TASK BRIEF »
Produce a word-for-word copy of the data that follows, excluding images.

Collected data entries:
*** Begin section ***

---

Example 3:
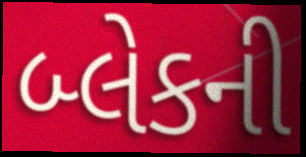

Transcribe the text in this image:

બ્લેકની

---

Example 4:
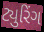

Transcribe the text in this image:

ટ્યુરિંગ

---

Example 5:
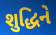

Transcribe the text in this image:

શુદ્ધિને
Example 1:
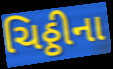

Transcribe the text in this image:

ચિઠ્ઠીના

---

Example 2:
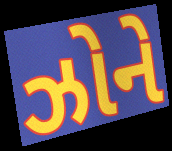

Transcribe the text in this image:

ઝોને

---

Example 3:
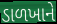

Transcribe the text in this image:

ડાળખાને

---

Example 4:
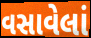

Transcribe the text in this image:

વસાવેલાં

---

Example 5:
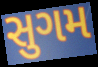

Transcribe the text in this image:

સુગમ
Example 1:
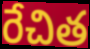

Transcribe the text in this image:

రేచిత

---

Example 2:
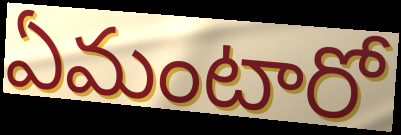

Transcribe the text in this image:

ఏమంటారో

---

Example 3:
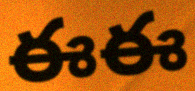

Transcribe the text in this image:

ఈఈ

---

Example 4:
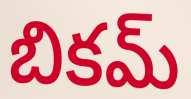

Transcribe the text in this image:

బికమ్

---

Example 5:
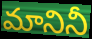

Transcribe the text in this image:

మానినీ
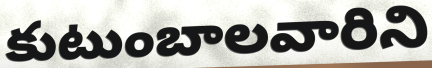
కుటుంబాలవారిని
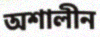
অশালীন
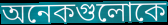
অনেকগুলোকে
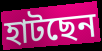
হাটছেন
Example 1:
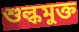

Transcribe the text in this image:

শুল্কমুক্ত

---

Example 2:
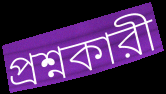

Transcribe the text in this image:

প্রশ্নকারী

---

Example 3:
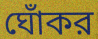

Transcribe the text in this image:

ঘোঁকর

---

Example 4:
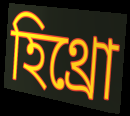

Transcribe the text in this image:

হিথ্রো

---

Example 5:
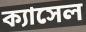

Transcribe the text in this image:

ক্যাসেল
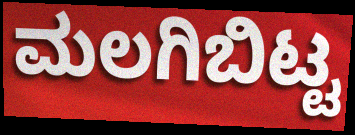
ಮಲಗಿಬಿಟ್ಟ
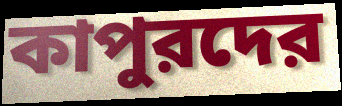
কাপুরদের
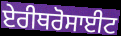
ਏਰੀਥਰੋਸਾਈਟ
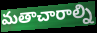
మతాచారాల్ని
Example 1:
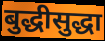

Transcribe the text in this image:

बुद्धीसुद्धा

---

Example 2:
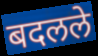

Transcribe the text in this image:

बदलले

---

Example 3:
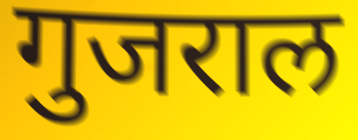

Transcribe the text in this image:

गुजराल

*** End section ***

FINAL ANSWER »
---

Example 3:

Transcribe the text in this image:

બ્લેકની

---

Example 4:

Transcribe the text in this image:

ટ્યુરિંગ

---

Example 5:

Transcribe the text in this image:

શુદ્ધિને
Example 1:

Transcribe the text in this image:

ચિઠ્ઠીના

---

Example 2:

Transcribe the text in this image:

ઝોને

---

Example 3:

Transcribe the text in this image:

ડાળખાને

---

Example 4:

Transcribe the text in this image:

વસાવેલાં

---

Example 5:

Transcribe the text in this image:

સુગમ
Example 1:

Transcribe the text in this image:

రేచిత

---

Example 2:

Transcribe the text in this image:

ఏమంటారో

---

Example 3:

Transcribe the text in this image:

ఈఈ

---

Example 4:

Transcribe the text in this image:

బికమ్

---

Example 5:

Transcribe the text in this image:

మానినీ
కుటుంబాలవారిని
অশালীন
অনেকগুলোকে
হাটছেন
Example 1:

Transcribe the text in this image:

শুল্কমুক্ত

---

Example 2:

Transcribe the text in this image:

প্রশ্নকারী

---

Example 3:

Transcribe the text in this image:

ঘোঁকর

---

Example 4:

Transcribe the text in this image:

হিথ্রো

---

Example 5:

Transcribe the text in this image:

ক্যাসেল
ಮಲಗಿಬಿಟ್ಟ
কাপুরদের
ਏਰੀਥਰੋਸਾਈਟ
మతాచారాల్ని
Example 1:

Transcribe the text in this image:

बुद्धीसुद्धा

---

Example 2:

Transcribe the text in this image:

बदलले

---

Example 3:

Transcribe the text in this image:

गुजराल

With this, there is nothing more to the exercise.